Toutefois, la lecture des différents documents produits dont l’historique de compte permet de relever que l’emprunteur a réglé toutes ses échéances jusqu’au 5 janvier 2023, hors échéances suspendues.
Dès lors, et compte tenu du tableau d’amortissement joint, il est établi que l’emprunteur a réglé la somme de 4 003.24 euros (143.56 euros, et 22 échéances de 175.44 euros).
En conséquence, madame [T] [G] épouse [R] est condamnée à restituer à l’organisme de crédit la différence entre le capital et les versements effectués, soit 8 596.76 euros.
Il n’y a ainsi pas lieu à statuer sur causes de déchéance du droit aux intérêts soulevées d’office, ni sur la demande relative à l’indemnité légale de 8 %, le contrat ayant été annulé.
La demande de capitalisation des intérêts doit par ailleurs être rejetée, la règle édictée par l’article L.312-38 du code de la consommation faisant obstacle à l’application de l’article 1343-2 du code civil.
Sur les autres demandes
Sur les dépensEn application de l’article 696 du code de procédure civile, madame [T] [G] épouse [R] doit supporter les dépens.
Sur les frais irrépétiblesEn application de l’article 700 1° du code de procédure civile, le juge condamne la partie tenue aux dépens ou qui perd son procès à payer à l’autre partie la somme qu’il détermine au titre des frais exposés et non compris dans les dépens. Le juge tient compte de l’équité ou de la situation économique de la partie condamnée. Il peut, même d’office, pour des raisons tirées des mêmes considérations, dire qu’il n’y a lieu à condamnation.
Il ne paraît pas inéquitable, compte tenu de la situation respective des parties, de laisser à la charge de la société de crédit les frais non compris dans les dépens. Ainsi, la demande fondée sur l’article 700 du code de procédure civile sera rejetée.
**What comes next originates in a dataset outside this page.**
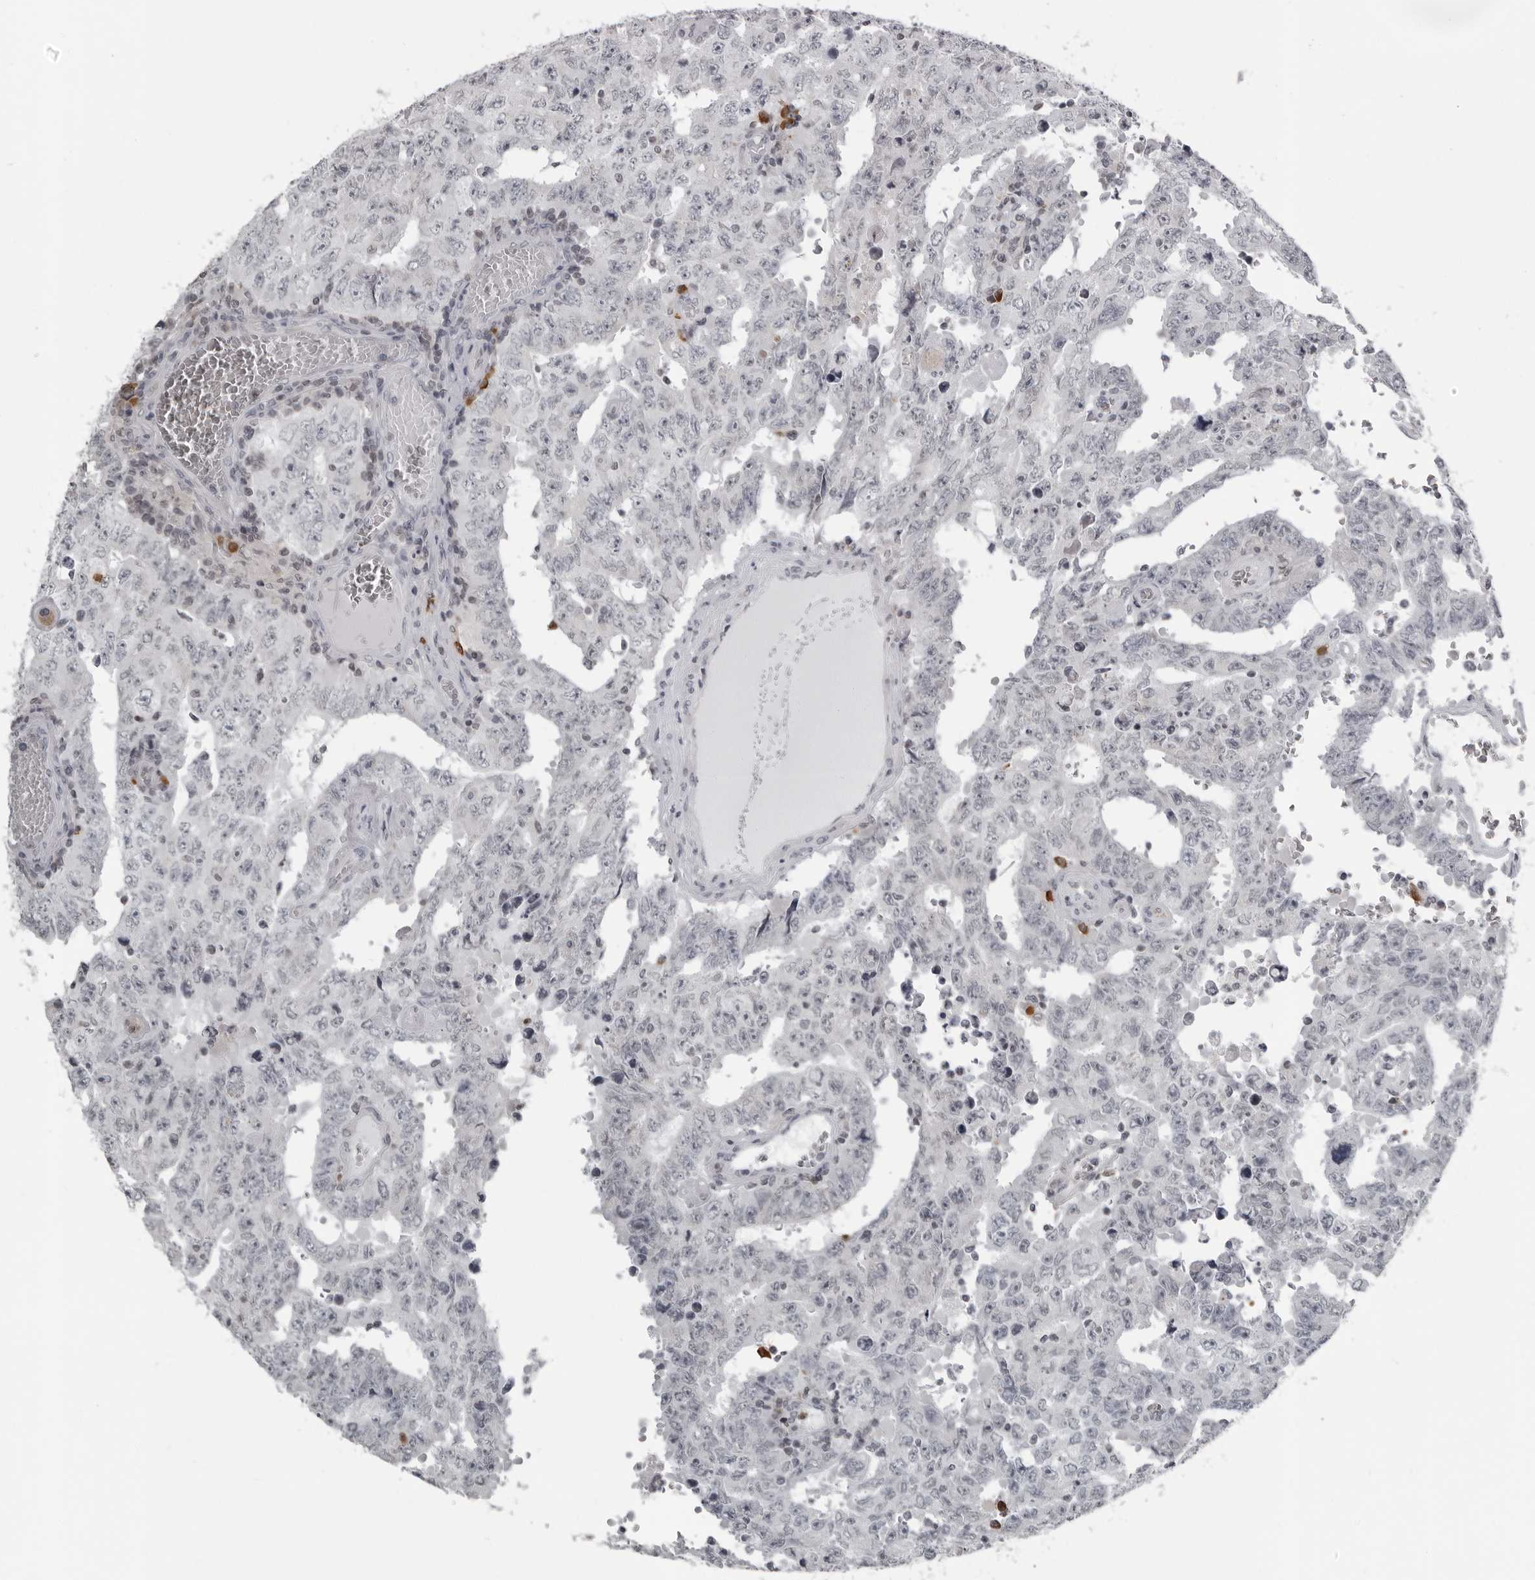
{"staining": {"intensity": "negative", "quantity": "none", "location": "none"}, "tissue": "testis cancer", "cell_type": "Tumor cells", "image_type": "cancer", "snomed": [{"axis": "morphology", "description": "Carcinoma, Embryonal, NOS"}, {"axis": "topography", "description": "Testis"}], "caption": "High magnification brightfield microscopy of embryonal carcinoma (testis) stained with DAB (3,3'-diaminobenzidine) (brown) and counterstained with hematoxylin (blue): tumor cells show no significant positivity.", "gene": "RTCA", "patient": {"sex": "male", "age": 26}}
Sur l’exécution provisoireEn application de l’article 514 du code de procédure civile, la présente décision est exécutoire de droit par provision.
PAR CES MOTIFS,
Le juge des contentieux de la protection, statuant publiquement par jugement réputé contradictoire, rendu en premier ressort et par mise à disposition des parties au greffe,
PRONONCE la nullité du contrat de prêt personnel octroyé à madame [T] [G] épouse [R] par la société anonyme BANQUE FRANCAISE MUTUALISTE, selon offre signée le 15 janvier 2021 pour un montant de 12 600 euros ;
DIT, en conséquence, n’y avoir lieu à statuer sur la demande au titre de l’indemnité légale de 8% et sur les causes de déchéance du droit aux intérêts ;
CONDAMNE madame [T] [G] épouse [R] à restituer à la société anonyme BANQUE FRANCAISE MUTUALISTE la somme de 8 596,76 euros (huit mille cinq cent quatre-vingt-seize euros et soixante-seize centimes) au titre du prêt personnel ;
REJETTE la demande de capitalisation des intérêts dus pour une année entière ;
REJETTE la demande de la société anonyme BANQUE FRANCAISE MUTUALISTE au titre de l’article 700 du code de procédure civile ;
CONDAMNE madame [T] [G] épouse [R] aux entiers dépens ;
RAPPELLE que la présente décision est exécutoire de plein droit.